== Dataset entries ==
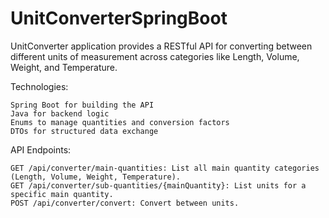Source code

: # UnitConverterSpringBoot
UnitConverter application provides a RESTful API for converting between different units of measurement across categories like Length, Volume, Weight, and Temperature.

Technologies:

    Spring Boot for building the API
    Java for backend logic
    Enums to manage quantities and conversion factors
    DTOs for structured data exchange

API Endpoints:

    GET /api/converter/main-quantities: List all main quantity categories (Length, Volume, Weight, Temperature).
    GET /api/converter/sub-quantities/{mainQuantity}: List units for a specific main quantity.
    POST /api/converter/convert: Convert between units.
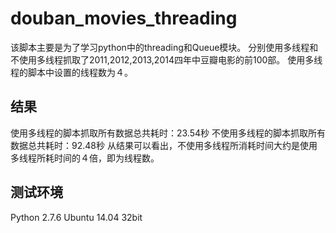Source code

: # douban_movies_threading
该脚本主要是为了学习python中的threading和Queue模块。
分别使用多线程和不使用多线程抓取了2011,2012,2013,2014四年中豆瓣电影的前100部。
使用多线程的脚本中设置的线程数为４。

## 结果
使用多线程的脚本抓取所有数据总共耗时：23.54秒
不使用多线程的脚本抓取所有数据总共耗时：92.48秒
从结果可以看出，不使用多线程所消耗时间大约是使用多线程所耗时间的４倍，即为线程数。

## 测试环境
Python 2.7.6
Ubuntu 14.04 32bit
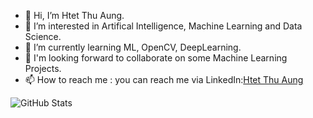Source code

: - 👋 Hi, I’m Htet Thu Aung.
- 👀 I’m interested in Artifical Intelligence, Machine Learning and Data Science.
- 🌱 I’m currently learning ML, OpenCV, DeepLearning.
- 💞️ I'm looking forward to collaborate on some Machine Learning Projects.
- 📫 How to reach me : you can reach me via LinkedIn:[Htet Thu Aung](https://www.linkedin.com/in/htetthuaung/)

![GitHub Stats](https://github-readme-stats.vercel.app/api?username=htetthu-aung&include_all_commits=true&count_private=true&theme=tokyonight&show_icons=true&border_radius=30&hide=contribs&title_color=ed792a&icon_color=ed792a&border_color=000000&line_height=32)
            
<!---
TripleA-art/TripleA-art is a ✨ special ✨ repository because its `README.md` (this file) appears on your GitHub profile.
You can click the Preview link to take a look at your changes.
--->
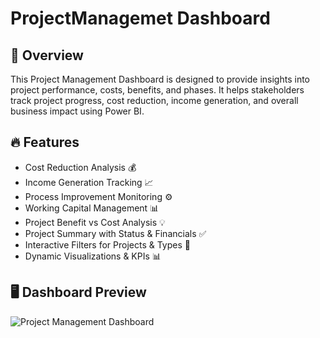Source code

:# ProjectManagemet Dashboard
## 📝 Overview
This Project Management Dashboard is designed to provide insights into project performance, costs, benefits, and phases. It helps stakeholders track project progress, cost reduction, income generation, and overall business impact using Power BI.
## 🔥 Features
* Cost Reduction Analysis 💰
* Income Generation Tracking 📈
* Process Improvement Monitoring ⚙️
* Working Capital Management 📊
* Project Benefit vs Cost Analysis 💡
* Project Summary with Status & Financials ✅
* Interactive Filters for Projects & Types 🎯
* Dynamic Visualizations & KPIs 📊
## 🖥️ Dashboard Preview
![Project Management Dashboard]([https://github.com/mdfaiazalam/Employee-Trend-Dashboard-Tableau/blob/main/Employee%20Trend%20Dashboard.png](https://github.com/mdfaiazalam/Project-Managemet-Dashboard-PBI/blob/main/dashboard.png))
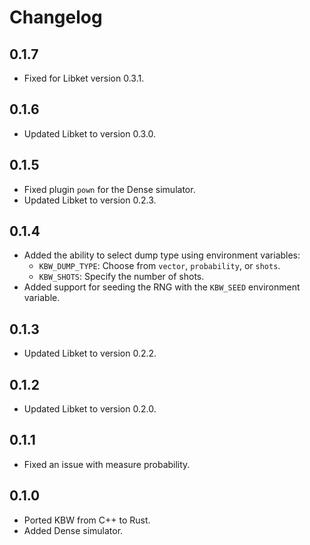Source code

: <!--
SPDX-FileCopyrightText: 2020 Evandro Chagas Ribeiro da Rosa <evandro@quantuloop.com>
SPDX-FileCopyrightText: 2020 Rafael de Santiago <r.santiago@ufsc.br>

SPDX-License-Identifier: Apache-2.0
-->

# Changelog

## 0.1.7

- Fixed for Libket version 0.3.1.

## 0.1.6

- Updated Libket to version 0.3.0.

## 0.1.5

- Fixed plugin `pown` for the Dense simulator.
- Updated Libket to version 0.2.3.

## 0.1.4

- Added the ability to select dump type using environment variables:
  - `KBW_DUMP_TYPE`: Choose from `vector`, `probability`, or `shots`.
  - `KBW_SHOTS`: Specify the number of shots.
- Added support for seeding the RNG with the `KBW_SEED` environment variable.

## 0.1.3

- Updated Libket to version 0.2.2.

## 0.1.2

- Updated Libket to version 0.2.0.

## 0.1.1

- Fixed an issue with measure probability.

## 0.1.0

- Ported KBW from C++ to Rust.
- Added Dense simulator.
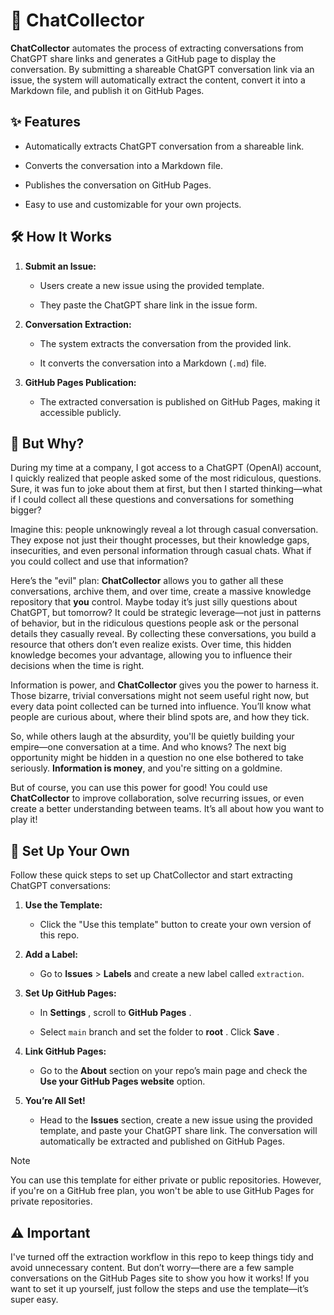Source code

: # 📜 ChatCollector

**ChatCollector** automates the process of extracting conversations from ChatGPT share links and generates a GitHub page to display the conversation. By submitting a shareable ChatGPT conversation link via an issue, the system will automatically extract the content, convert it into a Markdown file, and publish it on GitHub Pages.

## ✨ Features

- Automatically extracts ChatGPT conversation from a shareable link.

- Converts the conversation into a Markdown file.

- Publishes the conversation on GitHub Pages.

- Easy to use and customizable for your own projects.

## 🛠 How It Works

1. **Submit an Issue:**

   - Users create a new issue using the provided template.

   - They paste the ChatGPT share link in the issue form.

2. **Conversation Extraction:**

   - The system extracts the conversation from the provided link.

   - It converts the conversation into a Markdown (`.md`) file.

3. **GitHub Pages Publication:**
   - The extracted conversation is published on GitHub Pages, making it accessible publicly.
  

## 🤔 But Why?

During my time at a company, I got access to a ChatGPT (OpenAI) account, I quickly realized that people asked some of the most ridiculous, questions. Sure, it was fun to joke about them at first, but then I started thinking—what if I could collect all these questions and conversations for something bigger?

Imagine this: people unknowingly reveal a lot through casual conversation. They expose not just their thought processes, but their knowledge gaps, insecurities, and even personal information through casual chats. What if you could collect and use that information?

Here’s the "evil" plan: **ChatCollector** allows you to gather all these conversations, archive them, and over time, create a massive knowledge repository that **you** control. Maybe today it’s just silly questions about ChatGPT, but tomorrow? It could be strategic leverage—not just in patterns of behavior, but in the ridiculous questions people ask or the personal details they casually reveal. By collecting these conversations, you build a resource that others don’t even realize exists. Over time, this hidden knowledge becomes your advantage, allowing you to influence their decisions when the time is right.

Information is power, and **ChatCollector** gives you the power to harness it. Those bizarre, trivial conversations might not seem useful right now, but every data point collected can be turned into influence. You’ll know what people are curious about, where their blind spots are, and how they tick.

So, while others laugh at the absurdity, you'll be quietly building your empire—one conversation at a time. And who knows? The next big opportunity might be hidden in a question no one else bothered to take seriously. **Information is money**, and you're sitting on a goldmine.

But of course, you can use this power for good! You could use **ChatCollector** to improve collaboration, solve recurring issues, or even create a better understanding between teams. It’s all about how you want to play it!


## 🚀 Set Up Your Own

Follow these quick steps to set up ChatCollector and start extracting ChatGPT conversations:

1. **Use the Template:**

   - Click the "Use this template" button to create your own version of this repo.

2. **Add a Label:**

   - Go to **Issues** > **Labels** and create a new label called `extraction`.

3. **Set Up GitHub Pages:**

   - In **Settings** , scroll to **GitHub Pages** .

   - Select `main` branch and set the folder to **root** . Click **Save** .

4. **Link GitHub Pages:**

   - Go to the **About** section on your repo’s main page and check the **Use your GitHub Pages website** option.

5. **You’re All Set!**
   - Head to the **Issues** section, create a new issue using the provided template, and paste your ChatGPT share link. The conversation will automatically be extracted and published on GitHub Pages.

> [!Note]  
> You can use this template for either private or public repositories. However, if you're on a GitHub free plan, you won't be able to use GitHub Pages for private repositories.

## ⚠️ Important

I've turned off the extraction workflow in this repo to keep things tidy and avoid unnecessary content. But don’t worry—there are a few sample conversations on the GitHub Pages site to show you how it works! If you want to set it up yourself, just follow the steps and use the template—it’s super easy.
--
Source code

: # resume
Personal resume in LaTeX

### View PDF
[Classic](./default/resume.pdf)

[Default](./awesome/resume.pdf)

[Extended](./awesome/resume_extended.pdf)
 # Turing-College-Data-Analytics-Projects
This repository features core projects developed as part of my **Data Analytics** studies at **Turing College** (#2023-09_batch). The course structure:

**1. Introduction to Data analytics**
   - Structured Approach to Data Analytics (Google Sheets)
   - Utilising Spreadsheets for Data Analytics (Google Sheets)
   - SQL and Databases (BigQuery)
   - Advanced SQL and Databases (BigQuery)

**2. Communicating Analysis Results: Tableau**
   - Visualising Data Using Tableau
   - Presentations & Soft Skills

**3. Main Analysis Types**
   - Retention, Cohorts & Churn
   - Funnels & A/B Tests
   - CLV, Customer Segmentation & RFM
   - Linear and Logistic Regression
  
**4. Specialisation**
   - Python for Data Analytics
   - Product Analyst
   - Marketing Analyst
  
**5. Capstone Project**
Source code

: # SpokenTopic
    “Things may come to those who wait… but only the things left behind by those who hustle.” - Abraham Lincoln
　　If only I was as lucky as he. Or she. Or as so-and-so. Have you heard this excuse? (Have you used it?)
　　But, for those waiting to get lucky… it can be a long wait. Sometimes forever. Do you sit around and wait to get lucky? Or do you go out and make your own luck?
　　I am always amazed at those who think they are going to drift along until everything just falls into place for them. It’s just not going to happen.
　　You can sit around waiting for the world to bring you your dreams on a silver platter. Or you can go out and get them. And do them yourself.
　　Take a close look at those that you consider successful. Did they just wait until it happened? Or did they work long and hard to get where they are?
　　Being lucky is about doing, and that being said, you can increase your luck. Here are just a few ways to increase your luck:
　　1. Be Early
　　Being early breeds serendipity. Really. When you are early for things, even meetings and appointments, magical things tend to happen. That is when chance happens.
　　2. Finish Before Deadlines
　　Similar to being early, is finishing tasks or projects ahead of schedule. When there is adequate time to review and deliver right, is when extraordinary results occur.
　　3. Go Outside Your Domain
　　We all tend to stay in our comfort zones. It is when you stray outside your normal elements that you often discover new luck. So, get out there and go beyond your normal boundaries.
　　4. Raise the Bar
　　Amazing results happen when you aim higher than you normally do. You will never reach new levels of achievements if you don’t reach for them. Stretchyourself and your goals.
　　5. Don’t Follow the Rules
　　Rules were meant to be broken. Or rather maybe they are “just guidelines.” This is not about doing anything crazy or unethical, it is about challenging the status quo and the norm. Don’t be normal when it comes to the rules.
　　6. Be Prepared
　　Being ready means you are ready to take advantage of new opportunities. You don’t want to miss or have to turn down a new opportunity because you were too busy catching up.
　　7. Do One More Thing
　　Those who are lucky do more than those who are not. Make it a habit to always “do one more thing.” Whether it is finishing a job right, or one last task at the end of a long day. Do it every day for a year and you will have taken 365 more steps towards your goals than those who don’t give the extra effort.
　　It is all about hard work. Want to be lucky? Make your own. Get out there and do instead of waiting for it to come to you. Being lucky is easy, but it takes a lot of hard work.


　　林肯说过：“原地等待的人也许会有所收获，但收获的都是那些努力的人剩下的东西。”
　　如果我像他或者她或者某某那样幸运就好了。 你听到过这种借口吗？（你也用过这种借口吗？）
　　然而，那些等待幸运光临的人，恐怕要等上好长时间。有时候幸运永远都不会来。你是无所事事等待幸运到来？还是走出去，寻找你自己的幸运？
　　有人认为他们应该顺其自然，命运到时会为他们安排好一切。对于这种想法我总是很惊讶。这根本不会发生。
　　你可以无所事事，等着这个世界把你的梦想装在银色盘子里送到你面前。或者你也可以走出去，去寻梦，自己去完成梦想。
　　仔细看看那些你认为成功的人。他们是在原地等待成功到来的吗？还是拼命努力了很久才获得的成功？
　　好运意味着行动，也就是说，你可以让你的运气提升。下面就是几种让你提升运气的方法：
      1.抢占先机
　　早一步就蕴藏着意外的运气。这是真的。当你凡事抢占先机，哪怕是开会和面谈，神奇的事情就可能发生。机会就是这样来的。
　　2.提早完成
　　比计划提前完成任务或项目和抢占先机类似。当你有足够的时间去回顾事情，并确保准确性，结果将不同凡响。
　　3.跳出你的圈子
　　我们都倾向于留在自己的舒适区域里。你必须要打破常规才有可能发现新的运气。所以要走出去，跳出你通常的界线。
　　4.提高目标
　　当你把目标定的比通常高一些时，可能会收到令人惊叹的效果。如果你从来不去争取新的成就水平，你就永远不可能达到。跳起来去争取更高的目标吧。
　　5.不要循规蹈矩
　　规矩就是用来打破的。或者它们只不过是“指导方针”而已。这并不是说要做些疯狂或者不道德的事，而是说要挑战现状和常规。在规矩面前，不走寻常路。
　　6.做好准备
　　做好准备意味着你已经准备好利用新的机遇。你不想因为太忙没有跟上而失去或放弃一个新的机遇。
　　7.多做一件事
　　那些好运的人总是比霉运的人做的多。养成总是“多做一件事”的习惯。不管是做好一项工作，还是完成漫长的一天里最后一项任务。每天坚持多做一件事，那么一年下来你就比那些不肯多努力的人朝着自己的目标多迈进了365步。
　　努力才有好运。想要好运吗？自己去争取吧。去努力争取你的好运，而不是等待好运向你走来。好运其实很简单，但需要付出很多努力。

== EXERCISE ==
All lines above between those holding "- Converts the" and "## 🤔 But Why?", inclusive, must be set down unchanged, and no other line may be included.

== FINISHED EXERCISE ==
- Converts the conversation into a Markdown file.

- Publishes the conversation on GitHub Pages.

- Easy to use and customizable for your own projects.

## 🛠 How It Works

1. **Submit an Issue:**

   - Users create a new issue using the provided template.

   - They paste the ChatGPT share link in the issue form.

2. **Conversation Extraction:**

   - The system extracts the conversation from the provided link.

   - It converts the conversation into a Markdown (`.md`) file.

3. **GitHub Pages Publication:**
   - The extracted conversation is published on GitHub Pages, making it accessible publicly.
  

## 🤔 But Why?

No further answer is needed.